— Он слишком дерзок с ним.
Из окна Хрисотриклиния за боем наблюдал грузный смуглый мужчина,
с густой бородой, вьющейся черными колечками. Он носил
темно-зеленую тунику, а поверх нее — голубой сагион с золотым
таблионом на правой стороне груди — знак придворного особо
приближенного к императору. Редеющие черные волосы прикрывал белый
тюрбан на восточный лад с крупным сапфиром прямо над переносицей.
Рядом с мужчиной стояла высокая женщина в тунике-далматике из синей
парчи, с подолом, расшитым золотом и драгоценными камнями. Голову
прикрывал алый мафорий, украшенный золотыми звездами и золотой же
каймой. Синие глаза с одобрением смотрели на Михаила, что, упершись
взглядом в мраморные плиты, старательно отжимался от пола, под
негромкий счет сидевшего рядом на корточках Генриха.
— Двадцать тррии! Двадцать четыррреее!
— Тебе что-то не нравится, грек? — не оборачиваясь, бросила
женщина и дромологофет Григорий невольно поморщился, услышав
насмешку в ее голосе. Августа Ирина, в девичестве Лиутперга, сестра
короля лангобардов, никогда не упускала случая с варварской
прямотой выразить свое пренебрежение ромейским церемониалом.

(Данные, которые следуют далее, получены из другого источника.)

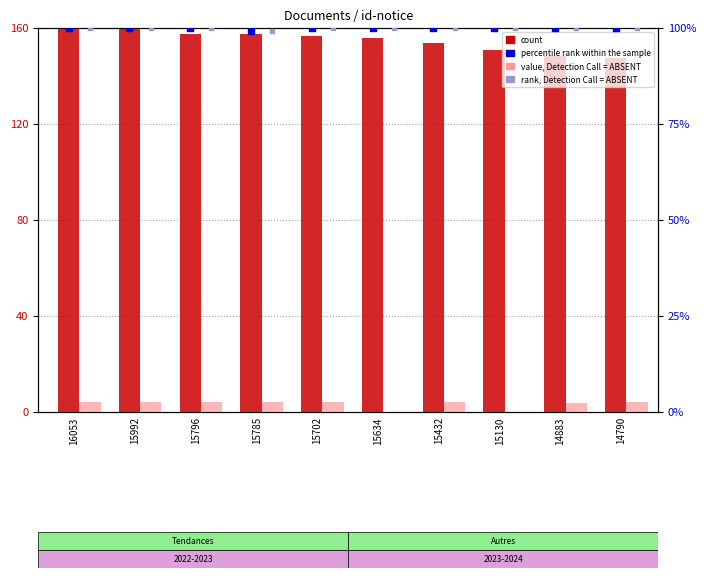

At how many categories does at least one series exceed 72?

10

— Ваш сын и без того показывает немалые успехи, — осторожно
сказал Григорий, — все стратиги, с коими мне довелось беседовать,
говорят, что он не оплошает и в настоящем бою. А Асмунд...он же
ведет себя с ним, как с одним из варваров своей этерии. Да и этот
второй...сакс, — он тоже запанибрата с наследником трона.
— Асмунд самый опытный воин во всем столичном гарнизоне, —
бросила Ирина, отворачиваясь от окна, — если он и бывает строг с
Михаилом, то ради его же пользы. Когда мой сын воссядет на престол
— он не посрамит славы отца. Да и в его дружбе с воинами этерии я
не вижу ничего плохого — придет время и они сплотятся стеной вокруг
него.
— Или поднимут на копья, — пробормотал под нос Григорий, слишком
тихо, чтобы императрица, вновь обернувшаяся к окну, расслышала его.
Впрочем, если Ирина и поняла слова придворного, то не подала виду —
с интересом она досмотрела, как сын закончил отжиматься и, вскочив
на ноги, отсалютовал матери мечом. Августа помахала сыну рукой,
после чего Михаил, вместе с Генрихом, отправился к ипподрому.
— От басилевса нет вестей? — вновь обернувшись, спросила
императрица.
— Как раз собирался доложить, — закивал дромологофет, — недавно
мне доставили вести, что Богоравный вступил в земли сербов.
Сегодня, наверное, он уже занял Сингидинум, а значит, не
сегодня-завтра войдет в земли аваров.